*** Block opens ***

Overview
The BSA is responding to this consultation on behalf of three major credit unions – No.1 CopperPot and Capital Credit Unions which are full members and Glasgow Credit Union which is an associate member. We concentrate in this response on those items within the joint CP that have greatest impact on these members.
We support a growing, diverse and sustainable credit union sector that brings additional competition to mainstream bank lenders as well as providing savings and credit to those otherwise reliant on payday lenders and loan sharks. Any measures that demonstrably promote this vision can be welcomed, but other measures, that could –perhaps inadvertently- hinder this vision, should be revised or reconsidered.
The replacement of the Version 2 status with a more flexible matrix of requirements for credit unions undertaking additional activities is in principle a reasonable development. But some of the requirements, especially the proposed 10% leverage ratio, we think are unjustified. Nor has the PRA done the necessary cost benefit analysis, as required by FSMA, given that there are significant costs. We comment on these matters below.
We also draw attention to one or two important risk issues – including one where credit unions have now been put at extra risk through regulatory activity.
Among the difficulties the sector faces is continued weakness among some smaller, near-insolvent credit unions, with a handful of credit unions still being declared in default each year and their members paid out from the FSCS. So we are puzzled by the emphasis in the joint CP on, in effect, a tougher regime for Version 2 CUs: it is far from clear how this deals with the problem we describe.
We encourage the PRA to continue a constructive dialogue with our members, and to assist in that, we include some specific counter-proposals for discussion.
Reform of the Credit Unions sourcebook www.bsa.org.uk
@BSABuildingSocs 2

*** Block closes ***
*** Block opens ***

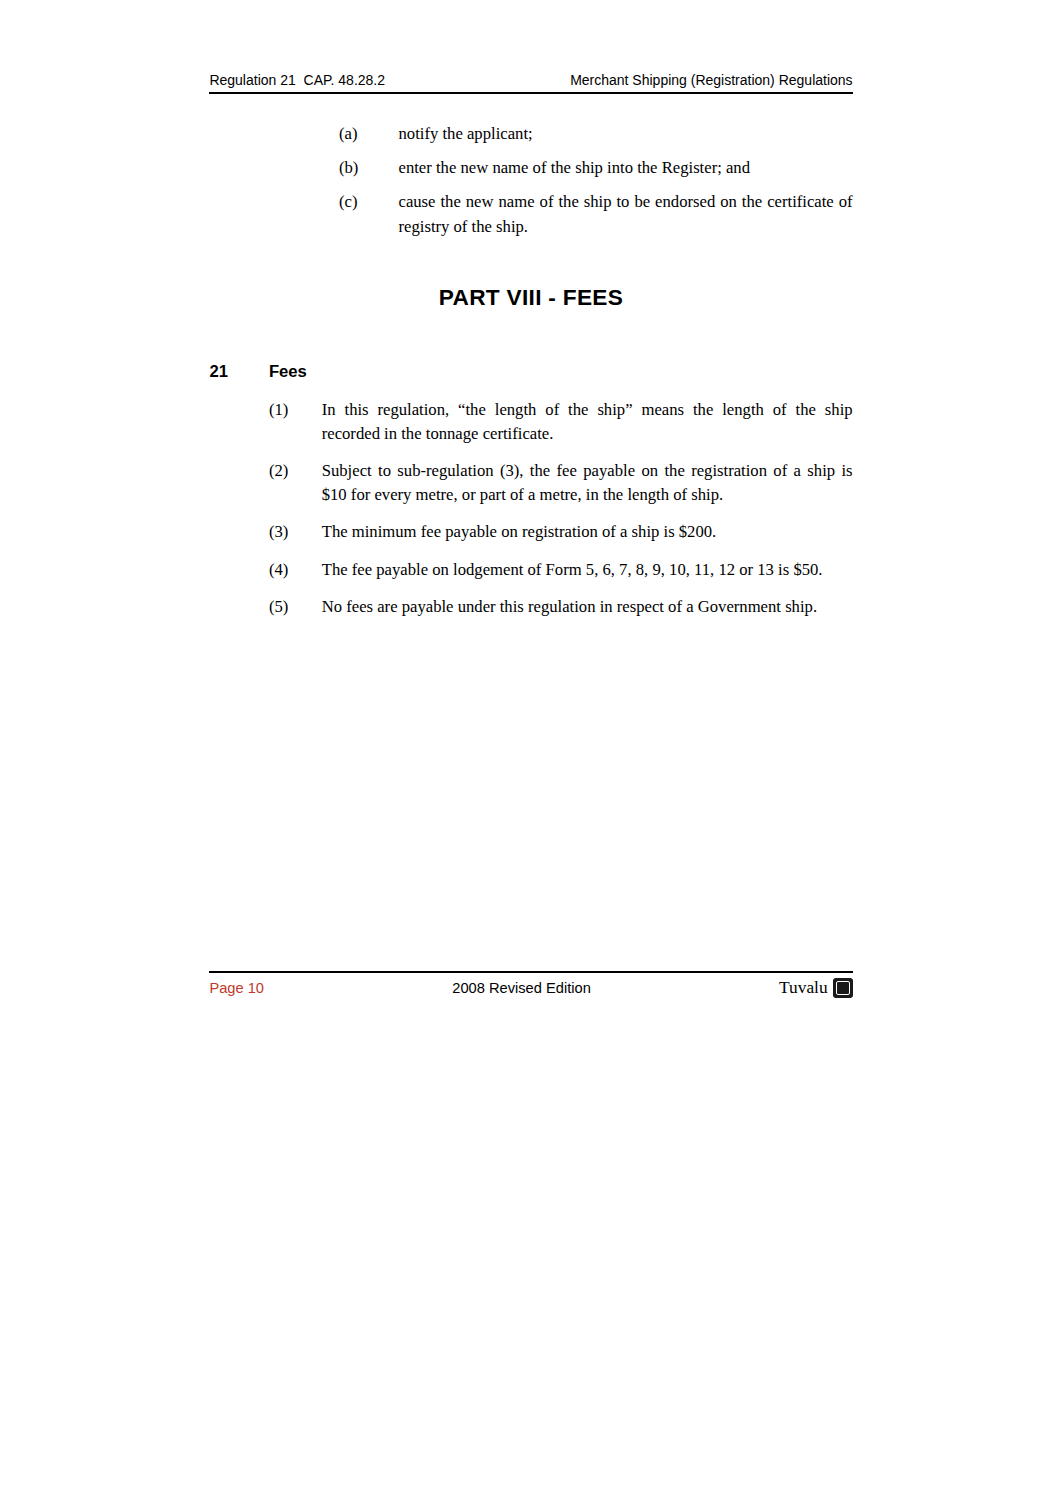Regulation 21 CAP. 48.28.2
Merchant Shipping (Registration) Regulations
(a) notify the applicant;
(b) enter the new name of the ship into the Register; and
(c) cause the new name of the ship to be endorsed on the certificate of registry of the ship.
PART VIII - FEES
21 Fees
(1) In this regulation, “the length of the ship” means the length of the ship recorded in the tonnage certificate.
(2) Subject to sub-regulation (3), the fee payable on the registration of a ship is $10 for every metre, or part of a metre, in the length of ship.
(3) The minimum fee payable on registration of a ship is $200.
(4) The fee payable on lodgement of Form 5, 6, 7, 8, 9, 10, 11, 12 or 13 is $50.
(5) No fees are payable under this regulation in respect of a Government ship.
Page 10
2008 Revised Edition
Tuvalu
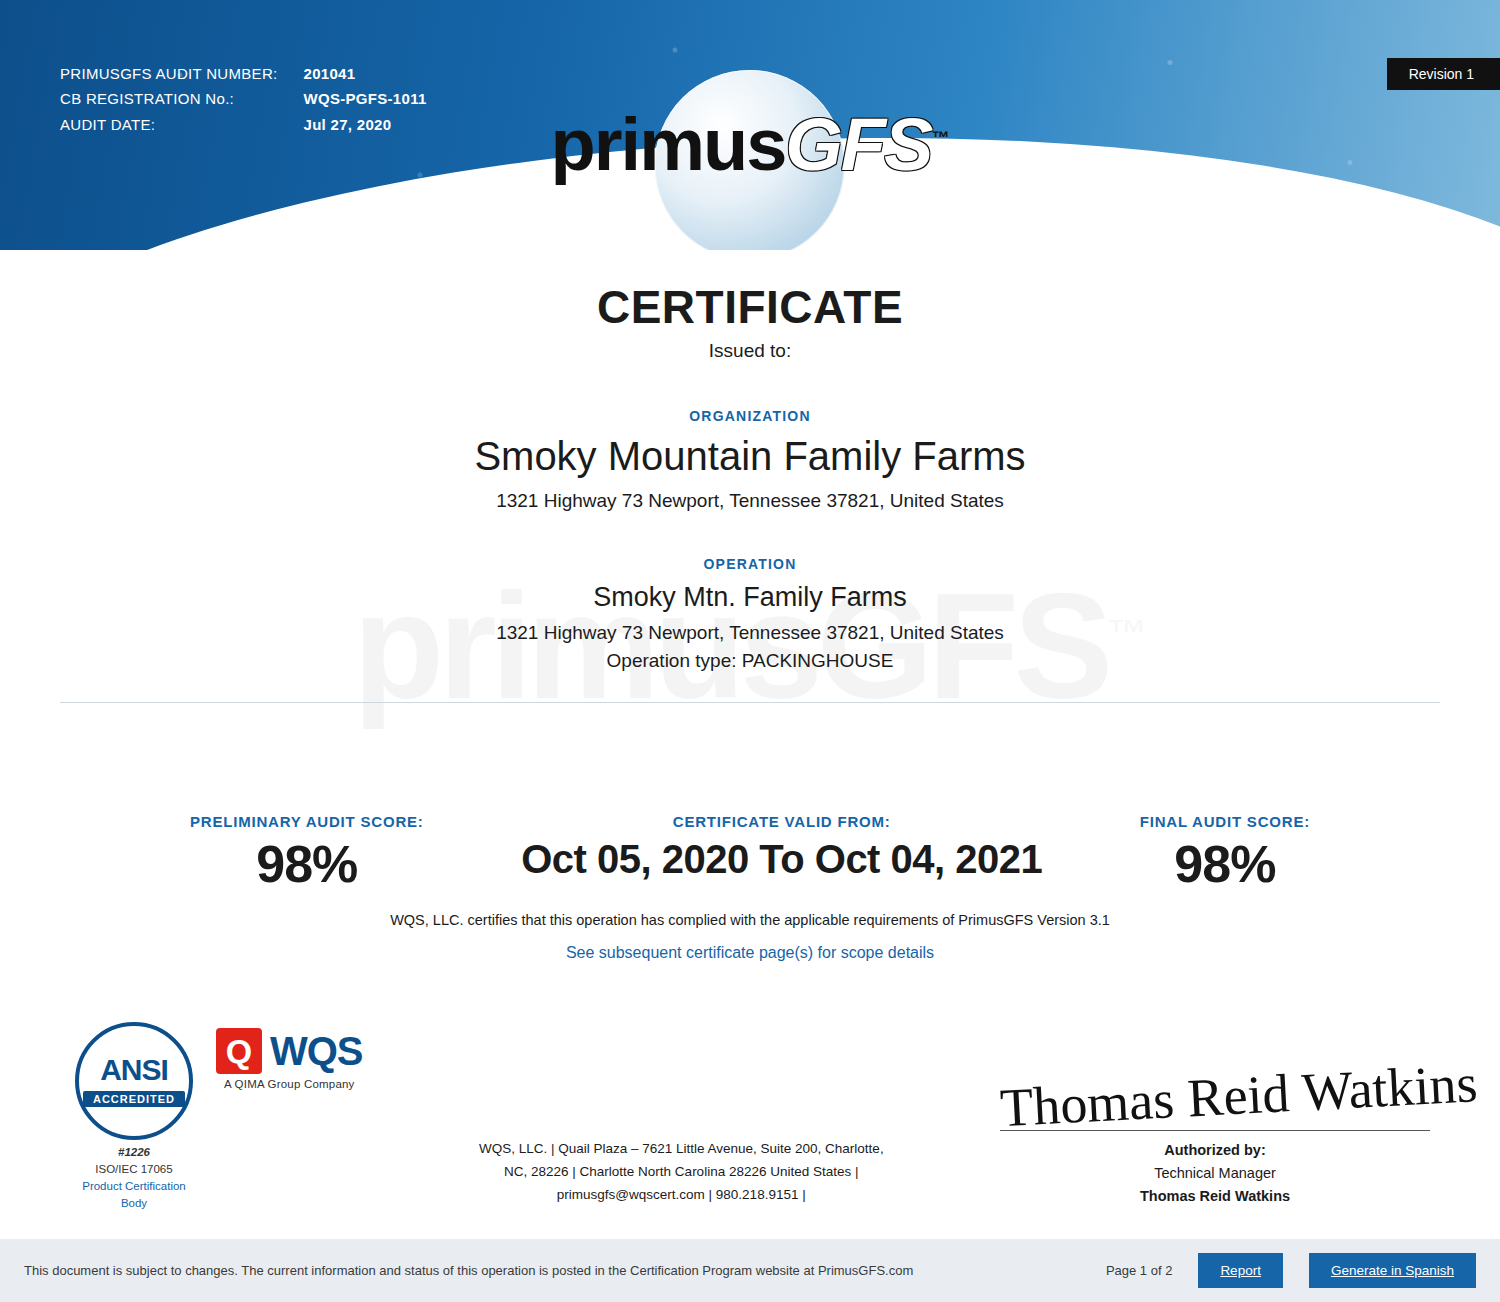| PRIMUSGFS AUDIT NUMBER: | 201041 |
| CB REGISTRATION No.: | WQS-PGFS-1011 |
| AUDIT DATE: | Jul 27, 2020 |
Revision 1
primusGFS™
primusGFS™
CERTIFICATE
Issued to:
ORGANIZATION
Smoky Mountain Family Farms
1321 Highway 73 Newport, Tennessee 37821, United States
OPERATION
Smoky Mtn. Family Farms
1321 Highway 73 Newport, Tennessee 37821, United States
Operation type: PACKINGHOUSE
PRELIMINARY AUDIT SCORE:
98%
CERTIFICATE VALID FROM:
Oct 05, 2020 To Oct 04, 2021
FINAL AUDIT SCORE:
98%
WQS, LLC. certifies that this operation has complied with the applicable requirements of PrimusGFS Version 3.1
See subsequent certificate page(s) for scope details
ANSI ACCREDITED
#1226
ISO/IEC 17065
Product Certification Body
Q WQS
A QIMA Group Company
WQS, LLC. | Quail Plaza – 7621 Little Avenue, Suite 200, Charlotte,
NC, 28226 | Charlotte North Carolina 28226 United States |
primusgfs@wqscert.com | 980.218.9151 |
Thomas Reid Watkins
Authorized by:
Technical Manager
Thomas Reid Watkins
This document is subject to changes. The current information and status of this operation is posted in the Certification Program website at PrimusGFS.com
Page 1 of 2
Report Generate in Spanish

*** Block closes ***
*** Block opens ***

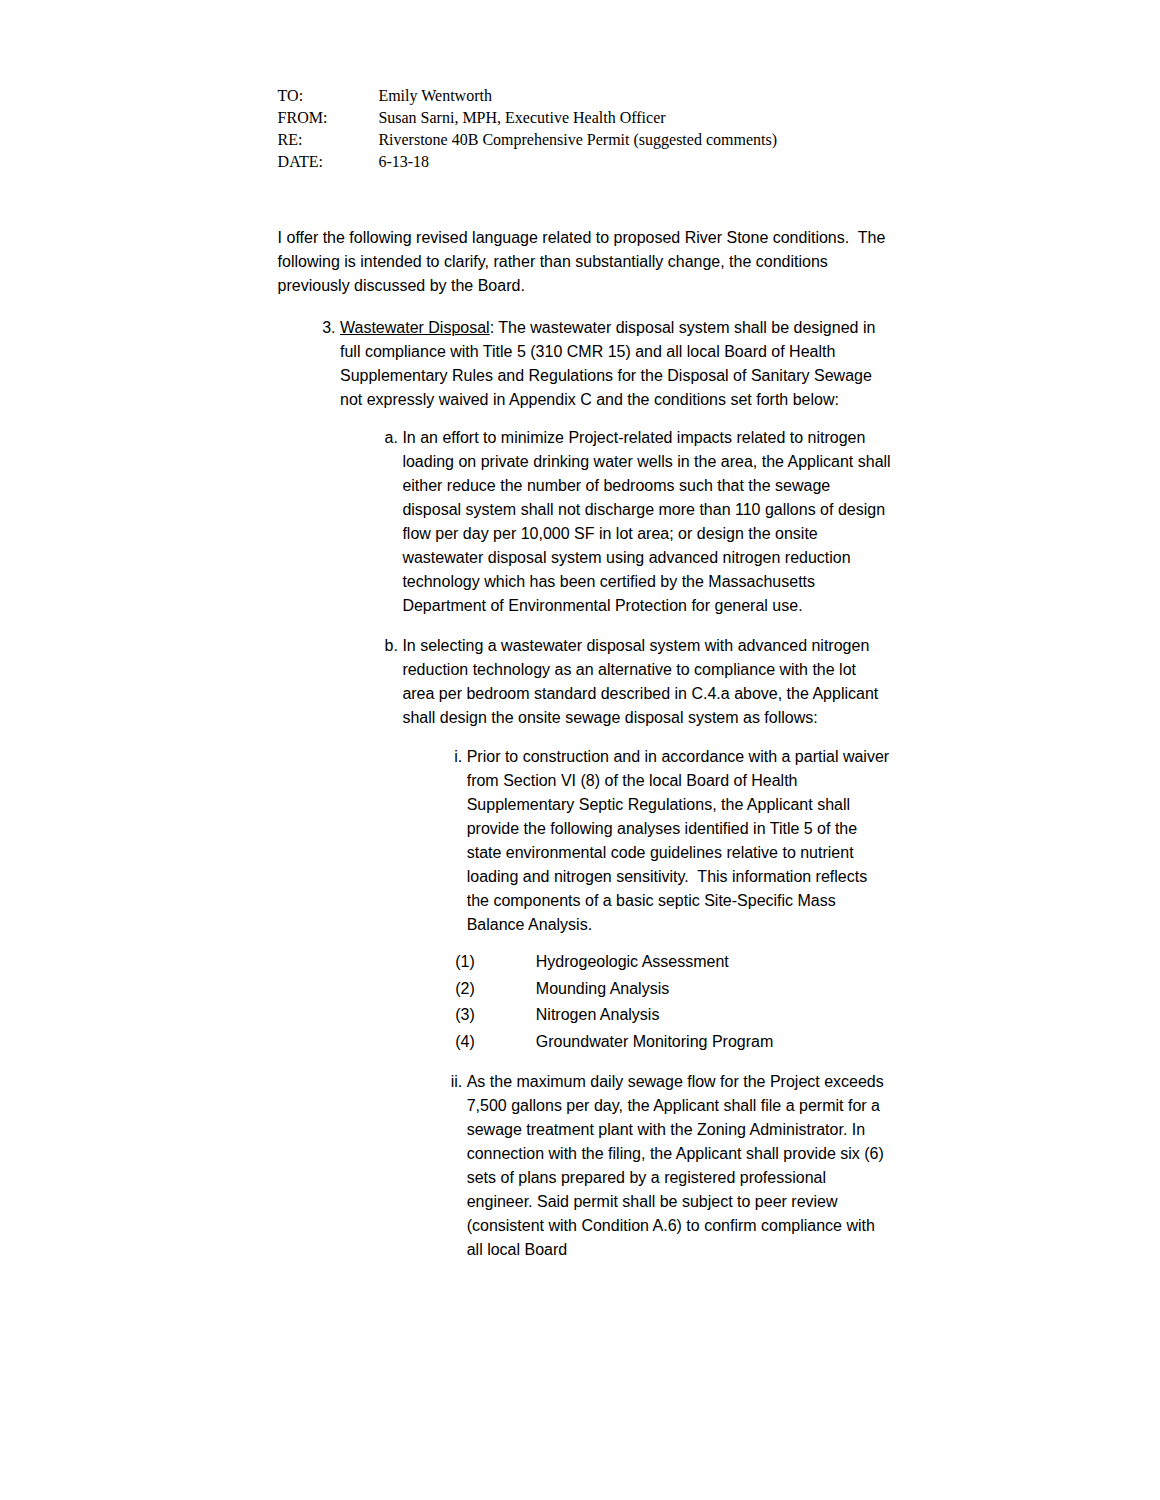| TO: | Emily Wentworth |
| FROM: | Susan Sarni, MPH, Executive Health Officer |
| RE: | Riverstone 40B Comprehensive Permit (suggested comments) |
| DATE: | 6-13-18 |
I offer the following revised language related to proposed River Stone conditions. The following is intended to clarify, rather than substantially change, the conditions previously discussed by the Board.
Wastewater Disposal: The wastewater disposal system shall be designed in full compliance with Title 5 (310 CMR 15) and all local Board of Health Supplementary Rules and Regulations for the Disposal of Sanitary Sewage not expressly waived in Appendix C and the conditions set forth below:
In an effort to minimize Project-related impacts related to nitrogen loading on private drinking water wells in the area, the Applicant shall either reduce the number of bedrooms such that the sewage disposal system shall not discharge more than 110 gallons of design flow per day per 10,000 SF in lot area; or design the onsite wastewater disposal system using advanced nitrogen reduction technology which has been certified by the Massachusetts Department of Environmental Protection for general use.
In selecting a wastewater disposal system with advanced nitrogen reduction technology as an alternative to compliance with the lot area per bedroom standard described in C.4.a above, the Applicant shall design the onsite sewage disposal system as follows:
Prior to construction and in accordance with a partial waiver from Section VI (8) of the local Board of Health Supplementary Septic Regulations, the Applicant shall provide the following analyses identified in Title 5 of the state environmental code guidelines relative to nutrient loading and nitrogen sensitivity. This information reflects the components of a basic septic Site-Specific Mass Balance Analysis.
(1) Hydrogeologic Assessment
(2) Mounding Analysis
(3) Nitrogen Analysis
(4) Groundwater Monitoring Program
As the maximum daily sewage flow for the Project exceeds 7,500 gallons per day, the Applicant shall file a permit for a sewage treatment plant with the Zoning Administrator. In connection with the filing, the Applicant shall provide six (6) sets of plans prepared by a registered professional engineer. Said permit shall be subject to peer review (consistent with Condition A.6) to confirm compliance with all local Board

*** Block closes ***

* What you are asked to do *
The listing above holds a line with "The replacement of" and a line with "Among the difficulties". Print the stretch from the first through the second, exactly and alone.

* Answer box *
The replacement of the Version 2 status with a more flexible matrix of requirements for credit unions undertaking additional activities is in principle a reasonable development. But some of the requirements, especially the proposed 10% leverage ratio, we think are unjustified. Nor has the PRA done the necessary cost benefit analysis, as required by FSMA, given that there are significant costs. We comment on these matters below.
We also draw attention to one or two important risk issues – including one where credit unions have now been put at extra risk through regulatory activity.
Among the difficulties the sector faces is continued weakness among some smaller, near-insolvent credit unions, with a handful of credit unions still being declared in default each year and their members paid out from the FSCS. So we are puzzled by the emphasis in the joint CP on, in effect, a tougher regime for Version 2 CUs: it is far from clear how this deals with the problem we describe.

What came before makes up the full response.